Problem to work on » The records below must be retyped exactly.

Entries shown »
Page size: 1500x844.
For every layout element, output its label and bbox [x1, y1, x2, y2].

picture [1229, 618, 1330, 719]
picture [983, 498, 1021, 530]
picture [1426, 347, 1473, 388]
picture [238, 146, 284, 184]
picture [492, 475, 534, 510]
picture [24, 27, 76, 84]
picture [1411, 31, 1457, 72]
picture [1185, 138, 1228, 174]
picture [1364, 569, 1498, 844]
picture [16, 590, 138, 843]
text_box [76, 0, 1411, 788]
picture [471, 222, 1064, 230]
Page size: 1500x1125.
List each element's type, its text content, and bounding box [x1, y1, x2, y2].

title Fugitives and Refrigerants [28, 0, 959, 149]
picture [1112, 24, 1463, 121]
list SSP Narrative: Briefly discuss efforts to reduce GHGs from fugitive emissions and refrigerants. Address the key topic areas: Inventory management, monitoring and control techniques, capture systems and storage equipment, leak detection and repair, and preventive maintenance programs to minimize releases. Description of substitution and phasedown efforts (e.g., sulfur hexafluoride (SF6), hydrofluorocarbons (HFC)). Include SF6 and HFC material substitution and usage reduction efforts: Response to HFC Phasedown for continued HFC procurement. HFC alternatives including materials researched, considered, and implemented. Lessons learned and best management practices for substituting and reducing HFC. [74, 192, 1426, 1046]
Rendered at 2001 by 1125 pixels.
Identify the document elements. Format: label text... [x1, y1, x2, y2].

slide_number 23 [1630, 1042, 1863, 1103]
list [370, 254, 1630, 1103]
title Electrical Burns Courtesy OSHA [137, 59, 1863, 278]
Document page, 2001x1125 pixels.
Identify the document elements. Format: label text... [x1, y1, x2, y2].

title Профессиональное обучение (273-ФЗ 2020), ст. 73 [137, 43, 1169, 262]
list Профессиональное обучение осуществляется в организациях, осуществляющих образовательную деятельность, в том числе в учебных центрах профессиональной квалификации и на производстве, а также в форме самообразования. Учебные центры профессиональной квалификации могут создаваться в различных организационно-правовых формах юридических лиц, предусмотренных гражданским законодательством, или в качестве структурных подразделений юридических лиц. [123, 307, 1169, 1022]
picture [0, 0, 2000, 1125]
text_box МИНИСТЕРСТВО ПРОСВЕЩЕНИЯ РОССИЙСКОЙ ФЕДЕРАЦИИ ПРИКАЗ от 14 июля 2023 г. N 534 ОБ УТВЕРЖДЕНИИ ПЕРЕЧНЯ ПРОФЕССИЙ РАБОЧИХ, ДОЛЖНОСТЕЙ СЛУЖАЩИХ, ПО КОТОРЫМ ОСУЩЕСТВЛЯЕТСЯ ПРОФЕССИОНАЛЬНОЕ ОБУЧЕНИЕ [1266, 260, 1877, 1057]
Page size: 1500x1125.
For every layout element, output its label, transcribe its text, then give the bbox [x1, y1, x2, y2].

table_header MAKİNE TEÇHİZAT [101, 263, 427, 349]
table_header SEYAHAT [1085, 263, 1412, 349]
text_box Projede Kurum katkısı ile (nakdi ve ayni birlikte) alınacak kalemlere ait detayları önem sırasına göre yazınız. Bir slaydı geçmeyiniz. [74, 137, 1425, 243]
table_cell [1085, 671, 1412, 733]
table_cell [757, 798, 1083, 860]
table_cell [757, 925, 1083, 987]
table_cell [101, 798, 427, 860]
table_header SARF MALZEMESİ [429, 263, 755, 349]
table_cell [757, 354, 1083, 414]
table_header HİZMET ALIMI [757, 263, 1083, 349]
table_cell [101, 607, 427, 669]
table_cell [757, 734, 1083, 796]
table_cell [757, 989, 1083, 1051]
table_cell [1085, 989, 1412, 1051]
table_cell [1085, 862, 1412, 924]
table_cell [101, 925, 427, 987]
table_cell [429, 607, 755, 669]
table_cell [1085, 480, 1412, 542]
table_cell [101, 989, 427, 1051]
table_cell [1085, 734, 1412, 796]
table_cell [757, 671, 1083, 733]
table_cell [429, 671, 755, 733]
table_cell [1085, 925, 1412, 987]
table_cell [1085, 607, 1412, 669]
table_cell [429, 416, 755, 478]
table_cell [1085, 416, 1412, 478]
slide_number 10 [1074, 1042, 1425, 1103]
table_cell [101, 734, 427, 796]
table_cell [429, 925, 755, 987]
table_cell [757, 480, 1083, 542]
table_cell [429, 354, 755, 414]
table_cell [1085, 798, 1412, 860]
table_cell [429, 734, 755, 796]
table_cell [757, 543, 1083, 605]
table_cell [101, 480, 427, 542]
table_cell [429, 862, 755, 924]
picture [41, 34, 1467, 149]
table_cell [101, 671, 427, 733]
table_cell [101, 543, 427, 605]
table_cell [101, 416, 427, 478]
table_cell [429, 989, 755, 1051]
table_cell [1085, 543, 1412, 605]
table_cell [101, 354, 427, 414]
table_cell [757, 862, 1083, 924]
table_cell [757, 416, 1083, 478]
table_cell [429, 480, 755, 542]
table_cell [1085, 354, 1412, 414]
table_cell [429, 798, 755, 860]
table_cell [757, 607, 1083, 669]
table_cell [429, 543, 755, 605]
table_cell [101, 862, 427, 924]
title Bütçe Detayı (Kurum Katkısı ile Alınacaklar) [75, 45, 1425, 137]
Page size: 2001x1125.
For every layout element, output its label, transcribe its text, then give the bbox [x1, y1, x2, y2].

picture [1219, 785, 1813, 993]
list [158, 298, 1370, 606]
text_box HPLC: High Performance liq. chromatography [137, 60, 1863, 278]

Task output »
Page size: 1500x844.
For every layout element, output its label and bbox [x1, y1, x2, y2].

picture [1229, 618, 1330, 719]
picture [983, 498, 1021, 530]
picture [1426, 347, 1473, 388]
picture [238, 146, 284, 184]
picture [492, 475, 534, 510]
picture [24, 27, 76, 84]
picture [1411, 31, 1457, 72]
picture [1185, 138, 1228, 174]
picture [1364, 569, 1498, 844]
picture [16, 590, 138, 843]
text_box [76, 0, 1411, 788]
picture [471, 222, 1064, 230]
Page size: 1500x1125.
List each element's type, its text content, and bounding box [x1, y1, x2, y2].

title Fugitives and Refrigerants [28, 0, 959, 149]
picture [1112, 24, 1463, 121]
list SSP Narrative: Briefly discuss efforts to reduce GHGs from fugitive emissions and refrigerants. Address the key topic areas: Inventory management, monitoring and control techniques, capture systems and storage equipment, leak detection and repair, and preventive maintenance programs to minimize releases. Description of substitution and phasedown efforts (e.g., sulfur hexafluoride (SF6), hydrofluorocarbons (HFC)). Include SF6 and HFC material substitution and usage reduction efforts: Response to HFC Phasedown for continued HFC procurement. HFC alternatives including materials researched, considered, and implemented. Lessons learned and best management practices for substituting and reducing HFC. [74, 192, 1426, 1046]
Rendered at 2001 by 1125 pixels.
Identify the document elements. Format: label text... [x1, y1, x2, y2].

slide_number 23 [1630, 1042, 1863, 1103]
list [370, 254, 1630, 1103]
title Electrical Burns Courtesy OSHA [137, 59, 1863, 278]
Document page, 2001x1125 pixels.
Identify the document elements. Format: label text... [x1, y1, x2, y2].

title Профессиональное обучение (273-ФЗ 2020), ст. 73 [137, 43, 1169, 262]
list Профессиональное обучение осуществляется в организациях, осуществляющих образовательную деятельность, в том числе в учебных центрах профессиональной квалификации и на производстве, а также в форме самообразования. Учебные центры профессиональной квалификации могут создаваться в различных организационно-правовых формах юридических лиц, предусмотренных гражданским законодательством, или в качестве структурных подразделений юридических лиц. [123, 307, 1169, 1022]
picture [0, 0, 2000, 1125]
text_box МИНИСТЕРСТВО ПРОСВЕЩЕНИЯ РОССИЙСКОЙ ФЕДЕРАЦИИ ПРИКАЗ от 14 июля 2023 г. N 534 ОБ УТВЕРЖДЕНИИ ПЕРЕЧНЯ ПРОФЕССИЙ РАБОЧИХ, ДОЛЖНОСТЕЙ СЛУЖАЩИХ, ПО КОТОРЫМ ОСУЩЕСТВЛЯЕТСЯ ПРОФЕССИОНАЛЬНОЕ ОБУЧЕНИЕ [1266, 260, 1877, 1057]
Page size: 1500x1125.
For every layout element, output its label, transcribe its text, then give the bbox [x1, y1, x2, y2].

table_header MAKİNE TEÇHİZAT [101, 263, 427, 349]
table_header SEYAHAT [1085, 263, 1412, 349]
text_box Projede Kurum katkısı ile (nakdi ve ayni birlikte) alınacak kalemlere ait detayları önem sırasına göre yazınız. Bir slaydı geçmeyiniz. [74, 137, 1425, 243]
table_cell [1085, 671, 1412, 733]
table_cell [757, 798, 1083, 860]
table_cell [757, 925, 1083, 987]
table_cell [101, 798, 427, 860]
table_header SARF MALZEMESİ [429, 263, 755, 349]
table_cell [757, 354, 1083, 414]
table_header HİZMET ALIMI [757, 263, 1083, 349]
table_cell [101, 607, 427, 669]
table_cell [757, 734, 1083, 796]
table_cell [757, 989, 1083, 1051]
table_cell [1085, 989, 1412, 1051]
table_cell [1085, 862, 1412, 924]
table_cell [101, 925, 427, 987]
table_cell [429, 607, 755, 669]
table_cell [1085, 480, 1412, 542]
table_cell [101, 989, 427, 1051]
table_cell [1085, 734, 1412, 796]
table_cell [757, 671, 1083, 733]
table_cell [429, 671, 755, 733]
table_cell [1085, 925, 1412, 987]
table_cell [1085, 607, 1412, 669]
table_cell [429, 416, 755, 478]
table_cell [1085, 416, 1412, 478]
slide_number 10 [1074, 1042, 1425, 1103]
table_cell [101, 734, 427, 796]
table_cell [429, 925, 755, 987]
table_cell [757, 480, 1083, 542]
table_cell [429, 354, 755, 414]
table_cell [1085, 798, 1412, 860]
table_cell [429, 734, 755, 796]
table_cell [757, 543, 1083, 605]
table_cell [101, 480, 427, 542]
table_cell [429, 862, 755, 924]
picture [41, 34, 1467, 149]
table_cell [101, 671, 427, 733]
table_cell [101, 543, 427, 605]
table_cell [101, 416, 427, 478]
table_cell [429, 989, 755, 1051]
table_cell [1085, 543, 1412, 605]
table_cell [101, 354, 427, 414]
table_cell [757, 862, 1083, 924]
table_cell [757, 416, 1083, 478]
table_cell [429, 480, 755, 542]
table_cell [1085, 354, 1412, 414]
table_cell [429, 798, 755, 860]
table_cell [757, 607, 1083, 669]
table_cell [429, 543, 755, 605]
table_cell [101, 862, 427, 924]
title Bütçe Detayı (Kurum Katkısı ile Alınacaklar) [75, 45, 1425, 137]
Page size: 2001x1125.
For every layout element, output its label, transcribe its text, then give the bbox [x1, y1, x2, y2].

picture [1219, 785, 1813, 993]
list [158, 298, 1370, 606]
text_box HPLC: High Performance liq. chromatography [137, 60, 1863, 278]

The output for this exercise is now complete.